Task requirements:
All lines with the word "constitute" in the material below are required.
+ + + + +
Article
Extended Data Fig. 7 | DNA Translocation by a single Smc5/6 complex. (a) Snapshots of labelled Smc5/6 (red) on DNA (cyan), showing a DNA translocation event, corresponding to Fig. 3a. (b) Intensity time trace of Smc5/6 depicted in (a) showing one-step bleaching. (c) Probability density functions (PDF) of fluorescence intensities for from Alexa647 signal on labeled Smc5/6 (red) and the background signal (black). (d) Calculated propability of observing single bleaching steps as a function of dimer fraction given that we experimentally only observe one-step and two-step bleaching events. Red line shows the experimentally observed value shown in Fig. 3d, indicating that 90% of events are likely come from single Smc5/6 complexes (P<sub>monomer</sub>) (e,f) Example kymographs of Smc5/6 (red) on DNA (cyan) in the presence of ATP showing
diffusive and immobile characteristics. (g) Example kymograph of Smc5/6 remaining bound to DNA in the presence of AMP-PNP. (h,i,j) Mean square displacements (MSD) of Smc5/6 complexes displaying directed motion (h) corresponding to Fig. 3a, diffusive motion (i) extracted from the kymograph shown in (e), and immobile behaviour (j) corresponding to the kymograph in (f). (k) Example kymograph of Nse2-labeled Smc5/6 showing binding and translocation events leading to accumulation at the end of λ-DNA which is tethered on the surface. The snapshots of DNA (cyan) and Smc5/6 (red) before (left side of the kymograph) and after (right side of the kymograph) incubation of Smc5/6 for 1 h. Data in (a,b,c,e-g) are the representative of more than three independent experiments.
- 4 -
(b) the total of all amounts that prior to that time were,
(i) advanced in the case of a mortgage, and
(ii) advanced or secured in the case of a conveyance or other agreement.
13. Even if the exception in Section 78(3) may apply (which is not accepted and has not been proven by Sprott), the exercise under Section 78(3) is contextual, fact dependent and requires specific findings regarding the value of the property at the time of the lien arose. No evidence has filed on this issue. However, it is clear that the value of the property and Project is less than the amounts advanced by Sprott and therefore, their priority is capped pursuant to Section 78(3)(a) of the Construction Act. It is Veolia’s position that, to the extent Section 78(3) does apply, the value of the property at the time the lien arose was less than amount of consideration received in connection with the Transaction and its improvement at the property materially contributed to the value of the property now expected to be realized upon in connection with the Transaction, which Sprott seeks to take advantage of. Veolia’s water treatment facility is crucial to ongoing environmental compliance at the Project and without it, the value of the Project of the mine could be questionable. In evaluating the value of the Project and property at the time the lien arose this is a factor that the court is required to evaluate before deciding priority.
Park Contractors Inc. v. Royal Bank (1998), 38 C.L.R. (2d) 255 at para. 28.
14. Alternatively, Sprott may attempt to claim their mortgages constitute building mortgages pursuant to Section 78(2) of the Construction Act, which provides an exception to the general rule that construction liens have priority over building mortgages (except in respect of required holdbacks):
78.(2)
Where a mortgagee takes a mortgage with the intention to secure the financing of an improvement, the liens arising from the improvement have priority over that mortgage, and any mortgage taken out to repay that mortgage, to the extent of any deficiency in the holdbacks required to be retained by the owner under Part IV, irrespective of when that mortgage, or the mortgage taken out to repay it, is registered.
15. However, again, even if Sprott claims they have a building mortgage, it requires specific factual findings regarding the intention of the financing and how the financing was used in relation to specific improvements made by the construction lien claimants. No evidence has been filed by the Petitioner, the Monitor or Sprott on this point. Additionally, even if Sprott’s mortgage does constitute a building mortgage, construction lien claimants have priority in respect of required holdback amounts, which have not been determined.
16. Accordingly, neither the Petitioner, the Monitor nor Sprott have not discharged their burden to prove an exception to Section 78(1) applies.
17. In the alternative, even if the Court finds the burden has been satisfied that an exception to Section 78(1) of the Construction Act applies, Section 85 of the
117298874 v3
+ + + + +
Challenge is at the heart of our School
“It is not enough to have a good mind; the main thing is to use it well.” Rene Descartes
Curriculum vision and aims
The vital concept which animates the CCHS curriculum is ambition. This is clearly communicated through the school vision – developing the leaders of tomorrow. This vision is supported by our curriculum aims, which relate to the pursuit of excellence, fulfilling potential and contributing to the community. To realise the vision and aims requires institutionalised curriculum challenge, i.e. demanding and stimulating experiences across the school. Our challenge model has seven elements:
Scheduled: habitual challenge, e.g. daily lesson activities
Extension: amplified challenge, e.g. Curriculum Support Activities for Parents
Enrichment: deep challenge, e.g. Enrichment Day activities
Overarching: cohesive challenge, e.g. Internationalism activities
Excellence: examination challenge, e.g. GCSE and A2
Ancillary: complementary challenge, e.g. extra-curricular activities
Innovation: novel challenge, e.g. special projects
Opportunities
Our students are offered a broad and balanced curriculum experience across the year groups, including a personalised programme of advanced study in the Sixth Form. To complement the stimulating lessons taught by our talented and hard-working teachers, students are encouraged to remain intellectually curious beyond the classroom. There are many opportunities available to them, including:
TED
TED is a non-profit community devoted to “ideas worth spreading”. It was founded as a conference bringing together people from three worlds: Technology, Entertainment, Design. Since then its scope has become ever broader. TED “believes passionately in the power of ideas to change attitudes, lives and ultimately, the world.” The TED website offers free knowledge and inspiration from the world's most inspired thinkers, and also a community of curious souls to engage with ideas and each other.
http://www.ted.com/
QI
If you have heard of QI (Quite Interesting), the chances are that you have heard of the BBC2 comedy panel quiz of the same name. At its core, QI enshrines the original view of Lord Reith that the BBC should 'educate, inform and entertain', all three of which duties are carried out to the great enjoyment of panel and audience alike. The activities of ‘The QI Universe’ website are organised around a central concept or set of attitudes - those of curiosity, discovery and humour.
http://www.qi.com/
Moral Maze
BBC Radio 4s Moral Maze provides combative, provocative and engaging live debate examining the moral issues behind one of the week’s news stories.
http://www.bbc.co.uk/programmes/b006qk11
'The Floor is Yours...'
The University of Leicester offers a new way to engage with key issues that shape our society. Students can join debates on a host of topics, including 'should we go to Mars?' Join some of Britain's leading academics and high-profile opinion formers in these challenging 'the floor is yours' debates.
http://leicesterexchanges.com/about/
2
+ + + + +
Result of this task:
14. Alternatively, Sprott may attempt to claim their mortgages constitute building mortgages pursuant to Section 78(2) of the Construction Act, which provides an exception to the general rule that construction liens have priority over building mortgages (except in respect of required holdbacks):
15. However, again, even if Sprott claims they have a building mortgage, it requires specific factual findings regarding the intention of the financing and how the financing was used in relation to specific improvements made by the construction lien claimants. No evidence has been filed by the Petitioner, the Monitor or Sprott on this point. Additionally, even if Sprott’s mortgage does constitute a building mortgage, construction lien claimants have priority in respect of required holdback amounts, which have not been determined.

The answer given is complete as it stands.